** EXCERPTED TEXT follows **

We use teeth to break down food and gum disease is the major cause of tooth loss. Our teeth are firmly anchored in the jaw bone and surrounded and supported by the gum (gingiva), one of the five types of tissue that make up the human periodontium. A complex interplay of biomolecules maintains homoeostasis, i.e. the natural balance, in the gum tissue. A team of researchers led by Prof. Dr. Pascal Tomakidi from the Freiburg University Medical Centre is investigating the biomolecules that maintain this natural balance or restore it following injury.
The researchers use a special in vitro test system to grow gingival epithelium in a culture dish. This in vitro tissue culture system also enables new biomaterials to be tested for their application in dental medicine – initially without any need for experimental animals. Our teeth are anchored in the jaw bone and supported by what is generally referred to as periodontium. Five tissues make up the periodontium: the alveolar bone into which the teeth are anchored, the root cement on top of the tooth root, the periodontal ligament (a group of specialized connective tissue fibres that help the tooth withstand the compressive forces that occur during chewing) and the gum, which is also referred to as gingiva, which consists of gingival connective tissue and gingival epithelium. The gingival epithelium consists of several layers of epithelial cells which, depending on their differentiation stage, have a different morphology, and the lamina propria, which is located underneath the epithelial cells. The structure of the gingiva is similar to that of human skin where epithelial cells also form the outer layer. The epithelial and connective tissue cells produce molecules that are involved in the creation of the epithelial basement membrane. This layer consists of interlinked proteins and carbohydrates; epithelial cell adhesion, which is mediated by proteins known as integrins, prevents the gum from breaking up upon mechanical strain.
“The gingiva is an extremely dynamic tissue; epithelial cells divide, mature and disappear relatively quickly – an endless cycle of creation and degeneration,” said Prof. Dr. Pascal Tomakidi, head of the Department of Oral Biotechnology at the University Clinic and Dental Hospital at the University of Freiburg. “The homoeostasis of this complex organization of epithelial cells and connective tissue is mediated by a dynamic interaction of different molecules. One of our major interests is to characterize this molecular interaction.”

** End of EXCERPTED TEXT **

=== ASSIGNED TASK 1 ===
Quote the passage of the gum tissue text that opens with the words "We use teeth" and closes with "it following injury.".
=== ASSIGNED TASK 2 ===
According to the gum tissue text, which proteins mediate epithelial cell adhesion?
=== ASSIGNED TASK 3 ===
Write the next part of the text on gum tissue research, picking up after its final sentence.

** RAW DATA follows **

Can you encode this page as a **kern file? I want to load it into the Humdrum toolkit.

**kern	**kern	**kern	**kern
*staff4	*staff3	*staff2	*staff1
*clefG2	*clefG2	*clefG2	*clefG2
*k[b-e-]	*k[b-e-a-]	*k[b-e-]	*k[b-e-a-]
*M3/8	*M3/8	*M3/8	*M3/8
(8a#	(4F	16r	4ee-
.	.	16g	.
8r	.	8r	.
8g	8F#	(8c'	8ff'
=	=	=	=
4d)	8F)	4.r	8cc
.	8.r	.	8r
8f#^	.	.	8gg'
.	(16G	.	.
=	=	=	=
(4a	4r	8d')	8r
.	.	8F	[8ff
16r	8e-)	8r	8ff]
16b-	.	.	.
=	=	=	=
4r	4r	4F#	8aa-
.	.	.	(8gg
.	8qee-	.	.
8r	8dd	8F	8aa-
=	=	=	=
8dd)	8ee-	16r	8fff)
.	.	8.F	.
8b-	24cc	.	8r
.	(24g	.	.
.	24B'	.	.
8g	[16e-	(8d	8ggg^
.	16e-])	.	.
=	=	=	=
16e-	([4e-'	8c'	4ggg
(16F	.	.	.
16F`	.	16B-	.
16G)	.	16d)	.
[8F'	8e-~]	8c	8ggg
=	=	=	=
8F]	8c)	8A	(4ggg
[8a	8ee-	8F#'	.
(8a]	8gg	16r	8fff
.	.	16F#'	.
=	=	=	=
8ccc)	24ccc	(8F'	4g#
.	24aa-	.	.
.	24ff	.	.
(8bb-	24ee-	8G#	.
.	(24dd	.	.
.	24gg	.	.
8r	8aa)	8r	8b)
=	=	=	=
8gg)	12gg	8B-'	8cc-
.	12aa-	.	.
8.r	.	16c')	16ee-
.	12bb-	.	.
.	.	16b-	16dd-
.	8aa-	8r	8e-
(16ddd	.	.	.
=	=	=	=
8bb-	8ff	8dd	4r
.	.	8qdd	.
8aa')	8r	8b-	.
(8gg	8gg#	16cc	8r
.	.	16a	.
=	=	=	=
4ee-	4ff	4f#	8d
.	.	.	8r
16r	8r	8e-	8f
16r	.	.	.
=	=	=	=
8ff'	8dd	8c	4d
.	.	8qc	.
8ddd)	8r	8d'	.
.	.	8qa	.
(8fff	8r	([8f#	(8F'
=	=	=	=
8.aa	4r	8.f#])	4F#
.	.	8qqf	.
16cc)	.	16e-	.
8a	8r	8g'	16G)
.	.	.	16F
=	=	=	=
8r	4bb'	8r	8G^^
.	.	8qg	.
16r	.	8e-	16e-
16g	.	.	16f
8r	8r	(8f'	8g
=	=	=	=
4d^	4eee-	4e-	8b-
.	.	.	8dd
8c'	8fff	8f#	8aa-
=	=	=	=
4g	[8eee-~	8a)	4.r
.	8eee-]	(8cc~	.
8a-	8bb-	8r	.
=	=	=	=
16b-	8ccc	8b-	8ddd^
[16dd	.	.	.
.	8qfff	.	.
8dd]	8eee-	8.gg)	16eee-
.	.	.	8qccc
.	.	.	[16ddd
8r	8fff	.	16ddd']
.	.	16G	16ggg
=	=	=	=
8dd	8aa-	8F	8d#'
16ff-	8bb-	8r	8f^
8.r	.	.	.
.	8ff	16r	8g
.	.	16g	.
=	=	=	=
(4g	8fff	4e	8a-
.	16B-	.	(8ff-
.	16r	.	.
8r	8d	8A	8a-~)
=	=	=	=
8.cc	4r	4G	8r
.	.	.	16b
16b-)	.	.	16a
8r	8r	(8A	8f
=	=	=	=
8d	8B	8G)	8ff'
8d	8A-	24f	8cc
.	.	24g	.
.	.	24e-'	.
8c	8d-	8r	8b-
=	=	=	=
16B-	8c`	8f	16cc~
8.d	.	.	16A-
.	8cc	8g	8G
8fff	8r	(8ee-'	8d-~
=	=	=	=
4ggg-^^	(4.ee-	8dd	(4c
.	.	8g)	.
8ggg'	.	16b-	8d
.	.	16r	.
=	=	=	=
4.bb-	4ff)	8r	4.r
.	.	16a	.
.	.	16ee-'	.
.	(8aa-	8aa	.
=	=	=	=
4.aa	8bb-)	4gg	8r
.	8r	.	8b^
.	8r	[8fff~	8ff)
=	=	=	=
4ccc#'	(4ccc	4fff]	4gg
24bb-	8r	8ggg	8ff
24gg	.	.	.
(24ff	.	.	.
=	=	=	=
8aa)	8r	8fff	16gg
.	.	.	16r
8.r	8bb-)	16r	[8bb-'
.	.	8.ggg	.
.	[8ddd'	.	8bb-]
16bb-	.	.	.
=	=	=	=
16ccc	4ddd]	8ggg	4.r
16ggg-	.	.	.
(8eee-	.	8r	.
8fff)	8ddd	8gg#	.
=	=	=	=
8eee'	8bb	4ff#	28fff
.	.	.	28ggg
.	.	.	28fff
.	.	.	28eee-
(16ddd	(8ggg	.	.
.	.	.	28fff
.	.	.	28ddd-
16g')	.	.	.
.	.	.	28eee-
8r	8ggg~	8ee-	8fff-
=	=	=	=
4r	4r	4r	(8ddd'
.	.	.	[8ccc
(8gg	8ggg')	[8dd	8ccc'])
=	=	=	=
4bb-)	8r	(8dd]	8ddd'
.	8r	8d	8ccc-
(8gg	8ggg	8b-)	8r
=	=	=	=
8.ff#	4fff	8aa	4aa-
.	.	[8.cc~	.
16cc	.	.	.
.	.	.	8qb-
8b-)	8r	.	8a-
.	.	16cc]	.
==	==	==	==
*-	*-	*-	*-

** End of RAW DATA **

=== EXPECTED ANSWER 1 ===
We use teeth to break down food and gum disease is the major cause of tooth loss. Our teeth are firmly anchored in the jaw bone and surrounded and supported by the gum (gingiva), one of the five types of tissue that make up the human periodontium. A complex interplay of biomolecules maintains homoeostasis, i.e. the natural balance, in the gum tissue. A team of researchers led by Prof. Dr. Pascal Tomakidi from the Freiburg University Medical Centre is investigating the biomolecules that maintain this natural balance or restore it following injury.

=== EXPECTED ANSWER 2 ===
Integrins.

=== EXPECTED ANSWER 3 ===
The biologist Dr. Pascal Tomakidi spent many years at the German Cancer Research Center (DKFZ) in Heidelberg working on the investigation of skin tumour diseases, which is why he is extremely knowledgeable about the different states of layered epithelial tissues. He is also aware that it is difficult to investigate the cellular and molecular processes in the gingiva in culture dishes and that the tissue cultures have to mimic the natural tissue as closely as possible. This is why Tomakidi and his team have developed a test system in which epithelial cells grow alongside connective tissue cells. These organotypical co-cultures even enable the Freiburg researchers to get the cells to form a relatively correct basement membrane. “Such co-cultures form different layers of epithelial cells just like real gingival tissue,” said Tomakidi. “In addition, they produce almost the same biomarkers.” These biomarkers are special molecules that are a prerequisite for a well-functioning gum, for example the proteins of the basement membrane or the keratins that form the cytoskeleton of the epithelial cells. Integrins can also serve as biomarkers; they not only anchor the epithelial cells in the basement membrane, but also serve as sensors for extracellular biomechanical stimuli. In response to pressure, tension and shear forces, the integrins initiate an intracellular signalling cascade that triggers reactions that can switch on genes, suppress gene function, lead to cell division, differentiation, apoptosis or to the synthesis of specific molecules.
The in vitro co-cultures can be used for different applications. The researchers can use them to study the molecular mechanisms related to the maintenance of the natural tissue homoeostasis. Which proteins and signalling molecules ensure that the tissue remains in a healthy/normal state? Over the last few years, the Freiburg researchers have used molecular biology methods to investigate the signalling processes and have succeeded in identifying some signalling components.The Freiburg researchers are also interested in molecular signal processing, for example when biomechanical forces act on the cells of periodontal, inflamed or injured gum tissue. Such investigations have the potential to contribute to the regeneration of injured gum tissue, for example, using biochemical and/or biomechanical strategies involving bioactive matrix molecules, cell-supporting growth factors or biomaterials with cell-specific biomechanical elasticity characteristics. “We can for example test whether and where the relevant biomarkers are expressed in the epithelium after a period of regeneration,” said Tomakidi. “This helps us to find out whether the tissue has reconstituted correctly and is fulfilling all important functions.”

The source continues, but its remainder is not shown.